We need work. We need markets. Unfair foreign competition and the governments "service economy" mentality is killing us. If you want to add value, you have to process something. (The food industry knows this. Just like a dollar of potatoes, oil and salt becomes eleven dollars of potato chips, ten dollars of silicon can become a one hundred dollar solar panel).

New initiatives for technically educating the workforce is nice. But the bulk of our work force is sitting home idle, well educated and qualified as they are.

Give us technical initiatives and programs to fund them. Advanced solar power. Artificial intelligence. Materials science. Nanotechnology. Communications. Superconductivity. Short term space programs. Programs to free up air traffic controllers from their manual work. Advanced ground traffic control. Disaster prediction. Telerobotics. Nuclear power plant control and safety. New transportation initiatives. The list could fill a book.

Involve people whose expertise lies beyond the realm of getting themselves elected.
 
Carole A. Dunn
Ocean Springs, Miss.
February 12th, 2010
10:38 am
We need a good temporary fix for our unemployment situation in the form of public jobs programs to work on our infrastructure, and in the meantime, Congress needs to do something about all the unfair trade agreements that take our jobs. All the job bills in the world won't do any good over the long run without fixing the primary cause of so much unemployment and underemployment in this country.

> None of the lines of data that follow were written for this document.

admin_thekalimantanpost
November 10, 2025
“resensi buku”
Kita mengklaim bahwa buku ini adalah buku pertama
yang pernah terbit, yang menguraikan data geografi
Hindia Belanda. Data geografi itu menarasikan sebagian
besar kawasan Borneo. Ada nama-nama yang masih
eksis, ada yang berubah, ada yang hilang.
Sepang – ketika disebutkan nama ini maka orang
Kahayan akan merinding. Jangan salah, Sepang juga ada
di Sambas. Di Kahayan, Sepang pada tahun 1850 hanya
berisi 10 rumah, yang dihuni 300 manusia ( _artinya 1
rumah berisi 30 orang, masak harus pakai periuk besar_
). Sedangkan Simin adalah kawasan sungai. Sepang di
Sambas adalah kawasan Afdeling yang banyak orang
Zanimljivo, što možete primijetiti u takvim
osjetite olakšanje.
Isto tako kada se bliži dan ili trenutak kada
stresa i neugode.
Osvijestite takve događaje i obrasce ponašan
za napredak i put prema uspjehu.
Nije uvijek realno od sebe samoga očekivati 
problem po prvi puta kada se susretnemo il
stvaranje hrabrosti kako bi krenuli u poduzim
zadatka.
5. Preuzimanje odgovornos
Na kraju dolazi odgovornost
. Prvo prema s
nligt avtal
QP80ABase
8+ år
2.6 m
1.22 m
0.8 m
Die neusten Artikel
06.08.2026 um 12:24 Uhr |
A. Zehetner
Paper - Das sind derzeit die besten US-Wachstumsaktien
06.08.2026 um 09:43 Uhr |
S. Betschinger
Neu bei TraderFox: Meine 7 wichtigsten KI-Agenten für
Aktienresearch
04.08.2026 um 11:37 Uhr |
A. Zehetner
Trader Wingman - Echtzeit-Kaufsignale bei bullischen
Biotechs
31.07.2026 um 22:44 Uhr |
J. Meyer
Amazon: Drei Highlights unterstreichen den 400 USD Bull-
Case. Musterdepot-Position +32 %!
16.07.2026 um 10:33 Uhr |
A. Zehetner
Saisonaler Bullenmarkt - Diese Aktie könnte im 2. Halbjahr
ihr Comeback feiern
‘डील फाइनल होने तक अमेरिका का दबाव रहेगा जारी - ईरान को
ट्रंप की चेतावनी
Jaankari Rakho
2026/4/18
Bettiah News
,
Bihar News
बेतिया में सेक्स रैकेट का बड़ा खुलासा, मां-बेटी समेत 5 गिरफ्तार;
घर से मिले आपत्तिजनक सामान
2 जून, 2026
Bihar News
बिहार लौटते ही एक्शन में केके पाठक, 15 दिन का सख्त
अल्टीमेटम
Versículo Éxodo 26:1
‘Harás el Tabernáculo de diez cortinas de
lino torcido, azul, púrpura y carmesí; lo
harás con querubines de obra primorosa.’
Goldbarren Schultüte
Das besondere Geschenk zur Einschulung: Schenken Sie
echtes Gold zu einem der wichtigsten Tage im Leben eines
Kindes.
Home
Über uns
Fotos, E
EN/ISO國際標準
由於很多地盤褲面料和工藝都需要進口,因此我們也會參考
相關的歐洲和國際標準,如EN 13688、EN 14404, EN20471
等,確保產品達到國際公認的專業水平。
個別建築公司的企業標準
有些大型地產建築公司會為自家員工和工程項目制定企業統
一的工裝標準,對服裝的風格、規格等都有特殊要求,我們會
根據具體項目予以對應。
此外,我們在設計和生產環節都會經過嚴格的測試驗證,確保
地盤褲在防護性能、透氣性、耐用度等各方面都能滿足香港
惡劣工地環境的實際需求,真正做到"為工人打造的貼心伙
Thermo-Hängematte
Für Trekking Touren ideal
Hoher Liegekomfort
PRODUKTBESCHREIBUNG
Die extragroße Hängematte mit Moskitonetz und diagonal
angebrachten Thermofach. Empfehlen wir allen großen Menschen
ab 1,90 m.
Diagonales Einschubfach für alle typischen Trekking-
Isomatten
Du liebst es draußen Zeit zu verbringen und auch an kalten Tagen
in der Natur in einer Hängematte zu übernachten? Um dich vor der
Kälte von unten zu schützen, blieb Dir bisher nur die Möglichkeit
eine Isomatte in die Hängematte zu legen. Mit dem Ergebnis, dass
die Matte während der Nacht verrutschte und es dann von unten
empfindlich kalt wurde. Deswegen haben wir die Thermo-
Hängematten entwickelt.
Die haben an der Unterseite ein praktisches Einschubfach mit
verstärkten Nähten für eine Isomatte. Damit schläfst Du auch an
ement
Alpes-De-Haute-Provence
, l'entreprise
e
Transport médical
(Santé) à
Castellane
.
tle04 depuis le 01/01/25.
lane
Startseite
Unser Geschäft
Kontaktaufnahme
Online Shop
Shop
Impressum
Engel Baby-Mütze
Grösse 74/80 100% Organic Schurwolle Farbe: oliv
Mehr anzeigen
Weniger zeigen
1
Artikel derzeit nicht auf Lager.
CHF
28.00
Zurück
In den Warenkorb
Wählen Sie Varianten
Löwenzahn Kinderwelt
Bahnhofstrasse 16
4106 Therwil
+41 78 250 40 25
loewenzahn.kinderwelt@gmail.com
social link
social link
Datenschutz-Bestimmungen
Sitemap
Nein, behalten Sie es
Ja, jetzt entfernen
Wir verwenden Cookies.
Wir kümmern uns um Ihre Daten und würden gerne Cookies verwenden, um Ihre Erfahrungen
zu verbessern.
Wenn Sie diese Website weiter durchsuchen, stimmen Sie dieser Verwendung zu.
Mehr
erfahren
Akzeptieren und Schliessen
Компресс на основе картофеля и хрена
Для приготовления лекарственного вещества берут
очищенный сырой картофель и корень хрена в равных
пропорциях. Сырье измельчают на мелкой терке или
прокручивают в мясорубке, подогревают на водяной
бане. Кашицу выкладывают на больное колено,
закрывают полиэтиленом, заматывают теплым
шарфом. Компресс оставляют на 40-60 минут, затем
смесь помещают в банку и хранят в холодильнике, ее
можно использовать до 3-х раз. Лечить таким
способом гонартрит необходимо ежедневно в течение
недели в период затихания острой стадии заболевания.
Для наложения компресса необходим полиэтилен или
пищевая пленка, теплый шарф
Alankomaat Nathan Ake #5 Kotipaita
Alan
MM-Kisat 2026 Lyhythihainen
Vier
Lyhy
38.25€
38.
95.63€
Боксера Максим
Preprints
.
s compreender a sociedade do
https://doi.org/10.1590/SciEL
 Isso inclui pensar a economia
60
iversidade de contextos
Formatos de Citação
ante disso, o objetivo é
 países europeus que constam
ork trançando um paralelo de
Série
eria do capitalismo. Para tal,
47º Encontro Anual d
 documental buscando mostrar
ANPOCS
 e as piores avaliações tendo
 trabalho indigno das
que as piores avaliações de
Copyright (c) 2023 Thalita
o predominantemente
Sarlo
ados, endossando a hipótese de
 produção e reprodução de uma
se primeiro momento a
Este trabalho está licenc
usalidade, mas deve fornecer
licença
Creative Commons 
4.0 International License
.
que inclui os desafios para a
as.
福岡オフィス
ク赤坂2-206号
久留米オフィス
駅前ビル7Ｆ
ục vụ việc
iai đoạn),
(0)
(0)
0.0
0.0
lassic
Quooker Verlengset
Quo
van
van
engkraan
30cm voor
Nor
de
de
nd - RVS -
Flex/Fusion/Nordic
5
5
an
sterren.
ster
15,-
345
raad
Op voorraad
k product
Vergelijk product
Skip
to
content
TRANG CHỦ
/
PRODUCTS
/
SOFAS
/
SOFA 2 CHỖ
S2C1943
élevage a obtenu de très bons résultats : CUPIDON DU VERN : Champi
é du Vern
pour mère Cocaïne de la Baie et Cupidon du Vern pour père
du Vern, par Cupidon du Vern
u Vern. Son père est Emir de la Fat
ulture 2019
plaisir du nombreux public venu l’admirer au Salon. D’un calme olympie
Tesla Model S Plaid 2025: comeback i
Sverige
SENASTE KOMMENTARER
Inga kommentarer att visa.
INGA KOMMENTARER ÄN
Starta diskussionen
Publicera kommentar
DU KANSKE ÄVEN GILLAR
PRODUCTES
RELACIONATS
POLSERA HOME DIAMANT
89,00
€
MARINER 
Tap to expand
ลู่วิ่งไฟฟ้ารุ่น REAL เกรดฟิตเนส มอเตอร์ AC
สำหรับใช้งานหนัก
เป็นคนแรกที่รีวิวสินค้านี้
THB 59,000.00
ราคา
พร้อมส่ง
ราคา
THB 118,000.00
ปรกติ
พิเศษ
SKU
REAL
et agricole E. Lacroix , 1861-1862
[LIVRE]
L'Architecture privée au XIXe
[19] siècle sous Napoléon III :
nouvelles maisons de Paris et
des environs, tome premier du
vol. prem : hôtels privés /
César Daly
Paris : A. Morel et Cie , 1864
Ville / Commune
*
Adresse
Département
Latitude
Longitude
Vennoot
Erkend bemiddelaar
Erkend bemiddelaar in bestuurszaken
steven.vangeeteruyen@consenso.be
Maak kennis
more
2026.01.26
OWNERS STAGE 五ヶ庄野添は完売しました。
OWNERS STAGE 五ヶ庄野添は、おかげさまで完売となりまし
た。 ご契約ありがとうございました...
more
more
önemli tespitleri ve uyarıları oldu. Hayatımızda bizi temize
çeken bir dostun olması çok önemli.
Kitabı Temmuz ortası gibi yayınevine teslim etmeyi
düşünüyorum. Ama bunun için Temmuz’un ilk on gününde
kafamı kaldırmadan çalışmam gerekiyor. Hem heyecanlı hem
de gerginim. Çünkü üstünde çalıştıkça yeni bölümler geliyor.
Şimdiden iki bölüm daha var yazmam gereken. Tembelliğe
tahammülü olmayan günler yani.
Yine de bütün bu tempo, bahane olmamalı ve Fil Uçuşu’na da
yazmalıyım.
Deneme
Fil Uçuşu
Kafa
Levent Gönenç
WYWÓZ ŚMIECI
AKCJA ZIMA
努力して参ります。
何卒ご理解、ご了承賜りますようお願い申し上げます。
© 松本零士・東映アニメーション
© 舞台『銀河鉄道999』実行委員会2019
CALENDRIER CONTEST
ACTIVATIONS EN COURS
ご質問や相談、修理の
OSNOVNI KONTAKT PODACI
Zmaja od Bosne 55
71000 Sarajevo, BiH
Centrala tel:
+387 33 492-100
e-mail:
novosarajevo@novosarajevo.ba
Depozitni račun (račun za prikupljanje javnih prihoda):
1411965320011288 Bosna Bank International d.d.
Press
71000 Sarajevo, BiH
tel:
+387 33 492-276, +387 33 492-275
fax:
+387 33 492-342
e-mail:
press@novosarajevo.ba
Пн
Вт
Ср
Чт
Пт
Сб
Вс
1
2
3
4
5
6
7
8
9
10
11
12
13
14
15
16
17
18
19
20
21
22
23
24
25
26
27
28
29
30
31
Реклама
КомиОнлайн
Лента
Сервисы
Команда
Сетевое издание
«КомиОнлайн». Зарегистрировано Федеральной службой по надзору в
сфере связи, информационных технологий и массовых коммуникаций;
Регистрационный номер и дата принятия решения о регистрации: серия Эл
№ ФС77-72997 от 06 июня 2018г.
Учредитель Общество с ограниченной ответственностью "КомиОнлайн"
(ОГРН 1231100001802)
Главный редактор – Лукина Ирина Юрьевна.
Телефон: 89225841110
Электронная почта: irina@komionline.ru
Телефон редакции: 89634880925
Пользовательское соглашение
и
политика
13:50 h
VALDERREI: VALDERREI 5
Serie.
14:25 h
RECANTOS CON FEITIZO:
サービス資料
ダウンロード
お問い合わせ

It must be made counterproductive for companies to offshore jobs and there should be a moratorium on all work visas for foreignors. The American government has been shirking its duty to the people for too long; a part of their job is to regulate business and commerce in a way that benefits the people of this country. They have been doing just the opposite for years. Too many rewards are handed out to businesses for offshoring jobs, and it's about time Congress realized how perverse that is. To me it's economic treason.
 
Mark C
San Francisco
February 12th, 2010
8:57 am
These are the rotten fruits of bi-partisanship. For the good of the country President Obama must end his silly,idiotic quixotic quest of bipartisanship, with the disrespectful, despicably racist Republicans. It's time President Obama faces up to the truth: the Republicans do not give a rat's behind for ordinary Americans. The only reasons Republicans are in government are to protect Corporate interests and enrich themselves and their friends...that's it. So, President Obama get real, soon, the people need a real president, with a real spine.
 
Sara
Minneapolis
February 12th, 2010
8:59 am
The Genius of the New Deal Unemployment Projects was that they built things or provided services that WERE NOT in competition with Private Industry and Business, and that whatever they produced was in the public sector but did not compete with existing public services.

Thus Neighborhood Playgrounds got play equipment, softball fields got laid out, picnic tables were built. I learned to Ice Skate on a WPA pond, and warm up next to a WPA enclosed Iron Furnace. The workers who built this stuff understood it was temporary work for just about minimum wage, and as soon as private hiring resumed, the projects would be completed and closed down. Normal WPA wages were $22.00 per week for a maximum of 35 hours work. Didn't matter whether you dug out skating ponds, painted post office murals or wrote travel guides for your state. None of the work was in competition with Private Industry, and all of it produced things of value in the Public Domain. FDR's notion was that people were better off working than collecting relief payments, he understood that working was about being part of community. He wanted the work product to be attractive, a source of pride -- but he did not want the projects to be so large and permanent that workers would see them as long term. Thus the quite low wages, that left incentive to keep looking for private employment.

Both the President but most of all Congress needs to be reminded about how these "Jobs Projects" really worked. Today much of our problem is the loss of memory or knowledge of the History of Great Depression Era projects, and as a consequence, citizens cannot lay on decision makers the expectations they should.